TÂCHE A
Recopiez à l'identique toutes les lignes de texte de la liste, sans reprendre les images.

EXTRAIT DU DOCUMENT
****************************************

Interview faite par Pécos et Maxime Le Texier.

C’est en détruisant nos pauvres petites oreilles engourdies avec un monstrueux premier album, "Utility Of Useless Things", que Membrane s’est fait remarqué par la presse musicale nationale. Pourtant, ces musiciens chevronés arpentent depuis déjà une bonne dizaine d’années la scène noise rock hexagonale. Aujourd’hui plutôt moribonde, cette scène nous livre tout de même encore d’excellents groupes. C’est juste après leur show en compagnie d’Unsane au Chato’Do de Blois, que nous sommes allés poser quelques questions à Jérôme et Nicolas encore tout transpirants.

Vos impressions juste après ce concert ?

Nicolas (guitare / chant) : Il faisait super chaud sur scène, mais sinon c’était cool, ça s’est très bien passé.

Présenter nous un peu Membrane, sa formation, son évolution…
Nicolas : À la base avec Jérôme on jouait dans un autre groupe qui s’appelait Blindfold. Puis en 2000 on a formé MEMBRANE avec Philippe à la batterie, on est donc en trio depuis 5 ans. On a sortit notre premier album en mars, "Utility Of Useless Things", chez Basement Apes (ndlr: label de Superstatic Revolution, Time To Burn, Spinning Heads…).

Comment s’est fait le contact avec Basement Apes ?

****************************************

DONNÉES SOURCES
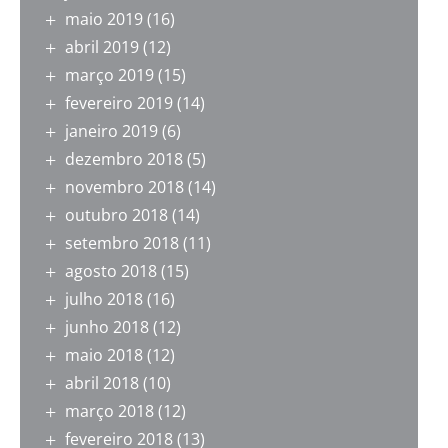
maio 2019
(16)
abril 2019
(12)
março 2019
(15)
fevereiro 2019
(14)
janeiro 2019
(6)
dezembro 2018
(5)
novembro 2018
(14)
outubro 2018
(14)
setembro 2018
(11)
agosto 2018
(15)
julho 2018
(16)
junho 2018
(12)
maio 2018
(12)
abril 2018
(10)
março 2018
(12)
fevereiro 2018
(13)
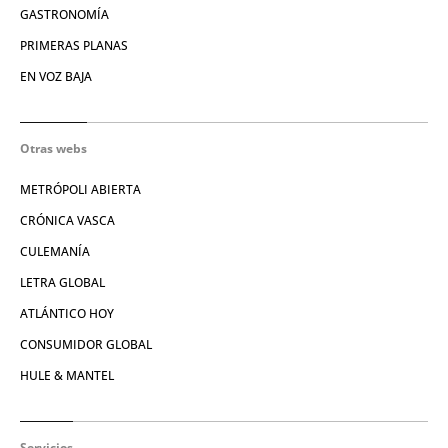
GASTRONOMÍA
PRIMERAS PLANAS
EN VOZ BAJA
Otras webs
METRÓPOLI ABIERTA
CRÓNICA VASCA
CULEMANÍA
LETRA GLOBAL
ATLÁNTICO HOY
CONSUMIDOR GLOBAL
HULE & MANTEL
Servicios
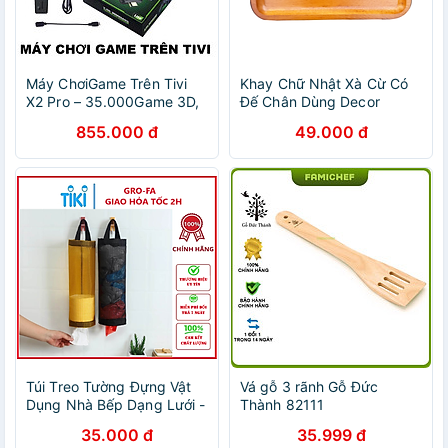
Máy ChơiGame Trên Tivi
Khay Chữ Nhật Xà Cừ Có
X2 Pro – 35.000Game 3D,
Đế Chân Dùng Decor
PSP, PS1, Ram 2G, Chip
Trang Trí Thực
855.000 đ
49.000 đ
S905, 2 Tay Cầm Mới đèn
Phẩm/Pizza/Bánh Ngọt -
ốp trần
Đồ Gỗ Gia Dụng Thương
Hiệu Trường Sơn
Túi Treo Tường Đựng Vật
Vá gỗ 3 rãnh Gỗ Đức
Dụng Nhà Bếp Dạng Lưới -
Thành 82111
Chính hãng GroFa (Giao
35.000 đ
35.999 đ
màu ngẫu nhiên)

****************************************

TÂCHE B
Quels groupes de musique l'entretien nomme-t-il ?

RÉSULTAT DE L'EXERCICE A
maio 2019
(16)
abril 2019
(12)
março 2019
(15)
fevereiro 2019
(14)
janeiro 2019
(6)
dezembro 2018
(5)
novembro 2018
(14)
outubro 2018
(14)
setembro 2018
(11)
agosto 2018
(15)
julho 2018
(16)
junho 2018
(12)
maio 2018
(12)
abril 2018
(10)
março 2018
(12)
fevereiro 2018
(13)
GASTRONOMÍA
PRIMERAS PLANAS
EN VOZ BAJA
Otras webs
METRÓPOLI ABIERTA
CRÓNICA VASCA
CULEMANÍA
LETRA GLOBAL
ATLÁNTICO HOY
CONSUMIDOR GLOBAL
HULE & MANTEL
Servicios
Máy ChơiGame Trên Tivi
Khay Chữ Nhật Xà Cừ Có
X2 Pro – 35.000Game 3D,
Đế Chân Dùng Decor
PSP, PS1, Ram 2G, Chip
Trang Trí Thực
855.000 đ
49.000 đ
S905, 2 Tay Cầm Mới đèn
Phẩm/Pizza/Bánh Ngọt -
ốp trần
Đồ Gỗ Gia Dụng Thương
Hiệu Trường Sơn
Túi Treo Tường Đựng Vật
Vá gỗ 3 rãnh Gỗ Đức
Dụng Nhà Bếp Dạng Lưới -
Thành 82111
Chính hãng GroFa (Giao
35.000 đ
35.999 đ
màu ngẫu nhiên)

RÉSULTAT DE L'EXERCICE B
Membrane, Unsane, Blindfold, Superstatic Revolution, Time To Burn, Spinning Heads